Return all the lines below in which the string "MACRO" appears.

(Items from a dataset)
********************

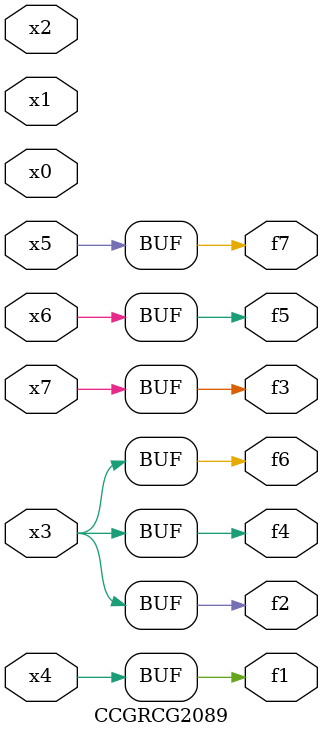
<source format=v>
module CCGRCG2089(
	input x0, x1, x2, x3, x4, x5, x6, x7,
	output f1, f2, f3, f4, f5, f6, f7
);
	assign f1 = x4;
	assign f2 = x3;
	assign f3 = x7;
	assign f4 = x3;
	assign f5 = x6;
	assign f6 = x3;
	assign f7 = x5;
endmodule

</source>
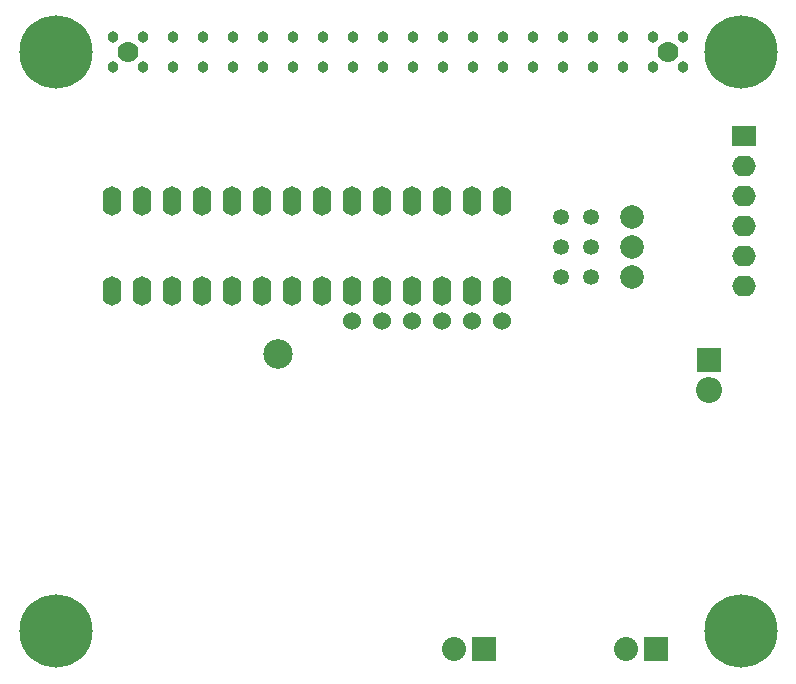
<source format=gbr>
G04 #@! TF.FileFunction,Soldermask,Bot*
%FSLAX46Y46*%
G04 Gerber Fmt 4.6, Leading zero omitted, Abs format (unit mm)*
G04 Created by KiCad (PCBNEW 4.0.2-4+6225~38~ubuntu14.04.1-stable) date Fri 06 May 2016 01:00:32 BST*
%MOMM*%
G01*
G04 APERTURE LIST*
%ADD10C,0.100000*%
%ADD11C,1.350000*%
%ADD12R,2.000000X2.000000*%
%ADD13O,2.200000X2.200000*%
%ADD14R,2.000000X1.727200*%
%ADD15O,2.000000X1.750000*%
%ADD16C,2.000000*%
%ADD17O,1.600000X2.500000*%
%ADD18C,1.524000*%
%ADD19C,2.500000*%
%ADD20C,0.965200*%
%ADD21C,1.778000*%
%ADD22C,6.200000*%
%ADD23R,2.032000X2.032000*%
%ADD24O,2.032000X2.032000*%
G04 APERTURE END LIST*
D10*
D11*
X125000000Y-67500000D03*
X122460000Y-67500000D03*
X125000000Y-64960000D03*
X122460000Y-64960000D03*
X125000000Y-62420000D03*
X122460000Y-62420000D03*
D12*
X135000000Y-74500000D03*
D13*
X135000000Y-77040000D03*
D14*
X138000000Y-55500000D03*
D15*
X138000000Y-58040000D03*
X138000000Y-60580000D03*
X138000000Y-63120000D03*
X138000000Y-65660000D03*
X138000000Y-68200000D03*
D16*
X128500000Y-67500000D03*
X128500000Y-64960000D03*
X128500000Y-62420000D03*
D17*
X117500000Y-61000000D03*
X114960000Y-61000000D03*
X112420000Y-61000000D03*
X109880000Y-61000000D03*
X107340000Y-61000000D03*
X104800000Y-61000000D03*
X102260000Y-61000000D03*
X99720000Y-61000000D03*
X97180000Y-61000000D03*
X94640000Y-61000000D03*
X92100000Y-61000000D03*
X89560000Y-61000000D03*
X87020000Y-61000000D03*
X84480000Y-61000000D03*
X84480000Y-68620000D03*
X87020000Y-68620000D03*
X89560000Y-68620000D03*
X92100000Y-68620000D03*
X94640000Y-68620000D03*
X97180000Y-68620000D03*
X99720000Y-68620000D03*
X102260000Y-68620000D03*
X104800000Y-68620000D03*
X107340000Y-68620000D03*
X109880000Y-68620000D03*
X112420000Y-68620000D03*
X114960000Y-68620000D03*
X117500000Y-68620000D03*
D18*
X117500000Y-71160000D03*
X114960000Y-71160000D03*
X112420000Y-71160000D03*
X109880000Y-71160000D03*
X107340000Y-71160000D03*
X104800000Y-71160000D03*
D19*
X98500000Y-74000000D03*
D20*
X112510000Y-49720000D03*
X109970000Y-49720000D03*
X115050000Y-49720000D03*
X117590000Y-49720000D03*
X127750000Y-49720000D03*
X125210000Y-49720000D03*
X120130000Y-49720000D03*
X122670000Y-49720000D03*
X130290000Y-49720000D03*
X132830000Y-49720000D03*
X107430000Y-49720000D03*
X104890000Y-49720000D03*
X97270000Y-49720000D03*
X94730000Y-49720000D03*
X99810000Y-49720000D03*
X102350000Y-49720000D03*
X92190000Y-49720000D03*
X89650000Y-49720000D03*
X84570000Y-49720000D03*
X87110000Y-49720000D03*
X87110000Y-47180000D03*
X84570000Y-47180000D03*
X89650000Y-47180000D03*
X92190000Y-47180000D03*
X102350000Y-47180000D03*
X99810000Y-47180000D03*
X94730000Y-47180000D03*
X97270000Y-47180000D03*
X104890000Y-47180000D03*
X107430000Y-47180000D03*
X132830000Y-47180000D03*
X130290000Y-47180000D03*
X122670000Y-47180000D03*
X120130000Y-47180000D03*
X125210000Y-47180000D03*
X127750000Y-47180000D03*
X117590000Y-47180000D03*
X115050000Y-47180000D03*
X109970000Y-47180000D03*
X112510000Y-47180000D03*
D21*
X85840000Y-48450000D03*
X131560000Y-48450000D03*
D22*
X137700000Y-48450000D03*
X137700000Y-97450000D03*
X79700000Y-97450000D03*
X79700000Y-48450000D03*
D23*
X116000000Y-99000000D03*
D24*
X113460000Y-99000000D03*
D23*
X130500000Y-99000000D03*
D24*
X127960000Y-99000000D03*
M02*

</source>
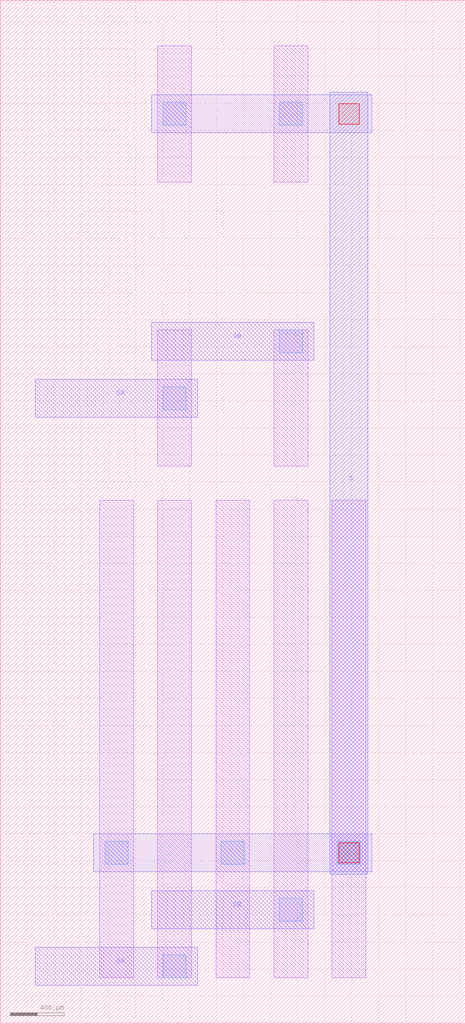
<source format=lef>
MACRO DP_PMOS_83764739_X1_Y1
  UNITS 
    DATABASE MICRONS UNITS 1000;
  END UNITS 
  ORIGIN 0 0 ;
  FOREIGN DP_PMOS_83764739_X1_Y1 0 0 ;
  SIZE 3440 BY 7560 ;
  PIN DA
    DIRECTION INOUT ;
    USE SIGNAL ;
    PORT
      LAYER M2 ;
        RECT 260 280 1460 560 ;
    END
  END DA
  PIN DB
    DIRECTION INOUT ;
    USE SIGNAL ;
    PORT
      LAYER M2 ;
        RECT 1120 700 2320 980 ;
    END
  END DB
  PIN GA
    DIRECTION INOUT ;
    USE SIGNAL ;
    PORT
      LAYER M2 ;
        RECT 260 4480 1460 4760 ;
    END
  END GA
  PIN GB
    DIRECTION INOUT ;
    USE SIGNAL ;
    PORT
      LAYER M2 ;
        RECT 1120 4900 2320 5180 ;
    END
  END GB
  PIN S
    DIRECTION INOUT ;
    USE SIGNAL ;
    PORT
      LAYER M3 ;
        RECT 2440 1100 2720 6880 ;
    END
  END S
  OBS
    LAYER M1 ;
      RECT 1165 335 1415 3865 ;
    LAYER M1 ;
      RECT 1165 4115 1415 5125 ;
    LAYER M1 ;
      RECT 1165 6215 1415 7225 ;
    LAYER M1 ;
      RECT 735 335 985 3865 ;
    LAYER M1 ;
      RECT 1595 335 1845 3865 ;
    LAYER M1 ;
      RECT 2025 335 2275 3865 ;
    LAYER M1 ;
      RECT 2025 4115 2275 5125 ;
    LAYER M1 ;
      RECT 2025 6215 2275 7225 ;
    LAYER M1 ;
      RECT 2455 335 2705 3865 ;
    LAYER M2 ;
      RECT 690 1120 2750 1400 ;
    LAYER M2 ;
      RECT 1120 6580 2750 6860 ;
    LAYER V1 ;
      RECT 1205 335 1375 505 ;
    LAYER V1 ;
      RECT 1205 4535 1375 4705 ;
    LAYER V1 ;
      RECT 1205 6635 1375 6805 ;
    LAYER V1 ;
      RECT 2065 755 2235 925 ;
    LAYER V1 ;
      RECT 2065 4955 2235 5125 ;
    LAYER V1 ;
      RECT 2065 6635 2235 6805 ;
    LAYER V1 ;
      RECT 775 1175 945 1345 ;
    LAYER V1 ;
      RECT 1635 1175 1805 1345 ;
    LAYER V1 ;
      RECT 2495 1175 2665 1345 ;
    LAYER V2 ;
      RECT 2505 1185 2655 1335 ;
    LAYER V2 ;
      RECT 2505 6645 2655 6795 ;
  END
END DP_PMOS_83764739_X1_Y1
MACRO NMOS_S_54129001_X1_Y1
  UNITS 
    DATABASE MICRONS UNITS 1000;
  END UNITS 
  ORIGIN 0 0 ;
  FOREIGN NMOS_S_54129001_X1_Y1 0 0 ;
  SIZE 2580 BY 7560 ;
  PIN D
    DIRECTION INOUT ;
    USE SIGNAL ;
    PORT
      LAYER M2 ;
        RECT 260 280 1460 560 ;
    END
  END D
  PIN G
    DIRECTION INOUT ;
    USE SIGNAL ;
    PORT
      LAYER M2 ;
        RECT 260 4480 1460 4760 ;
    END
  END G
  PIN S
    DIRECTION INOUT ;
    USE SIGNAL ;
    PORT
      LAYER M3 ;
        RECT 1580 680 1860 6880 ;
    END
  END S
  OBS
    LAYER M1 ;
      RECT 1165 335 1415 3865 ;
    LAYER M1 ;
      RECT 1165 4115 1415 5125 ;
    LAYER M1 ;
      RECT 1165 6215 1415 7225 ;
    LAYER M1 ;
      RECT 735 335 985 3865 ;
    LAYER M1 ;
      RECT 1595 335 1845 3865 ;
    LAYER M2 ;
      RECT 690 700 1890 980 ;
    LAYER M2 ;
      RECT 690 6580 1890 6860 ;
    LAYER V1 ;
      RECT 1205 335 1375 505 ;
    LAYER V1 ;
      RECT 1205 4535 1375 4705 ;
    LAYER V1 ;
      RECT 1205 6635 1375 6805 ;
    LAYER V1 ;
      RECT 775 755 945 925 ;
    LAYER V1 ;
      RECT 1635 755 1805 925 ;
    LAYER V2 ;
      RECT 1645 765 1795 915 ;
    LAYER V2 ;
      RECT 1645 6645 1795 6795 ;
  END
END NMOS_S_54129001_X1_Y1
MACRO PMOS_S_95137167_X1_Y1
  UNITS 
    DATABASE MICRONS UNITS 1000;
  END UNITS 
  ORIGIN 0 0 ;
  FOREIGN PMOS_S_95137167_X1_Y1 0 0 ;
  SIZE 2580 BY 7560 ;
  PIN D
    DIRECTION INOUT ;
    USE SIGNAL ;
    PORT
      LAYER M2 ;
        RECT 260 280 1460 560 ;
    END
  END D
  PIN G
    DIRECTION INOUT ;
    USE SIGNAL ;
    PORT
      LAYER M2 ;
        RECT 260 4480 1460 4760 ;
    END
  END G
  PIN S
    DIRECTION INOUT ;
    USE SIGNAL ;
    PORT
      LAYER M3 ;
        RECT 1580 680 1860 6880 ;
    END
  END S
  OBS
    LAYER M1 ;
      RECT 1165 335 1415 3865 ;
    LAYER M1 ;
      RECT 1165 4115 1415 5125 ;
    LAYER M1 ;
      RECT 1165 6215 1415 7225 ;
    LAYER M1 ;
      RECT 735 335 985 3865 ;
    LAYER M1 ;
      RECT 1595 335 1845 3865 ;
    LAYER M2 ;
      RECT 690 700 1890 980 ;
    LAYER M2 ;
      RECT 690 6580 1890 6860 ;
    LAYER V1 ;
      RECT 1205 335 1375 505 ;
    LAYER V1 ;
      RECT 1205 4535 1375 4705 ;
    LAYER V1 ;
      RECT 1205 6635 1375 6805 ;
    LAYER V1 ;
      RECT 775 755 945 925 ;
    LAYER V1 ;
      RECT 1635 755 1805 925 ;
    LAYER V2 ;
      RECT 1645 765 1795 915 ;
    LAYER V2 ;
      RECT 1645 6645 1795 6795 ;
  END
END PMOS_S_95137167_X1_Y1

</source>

********************

**Solution**
MACRO DP_PMOS_83764739_X1_Y1
MACRO NMOS_S_54129001_X1_Y1
MACRO PMOS_S_95137167_X1_Y1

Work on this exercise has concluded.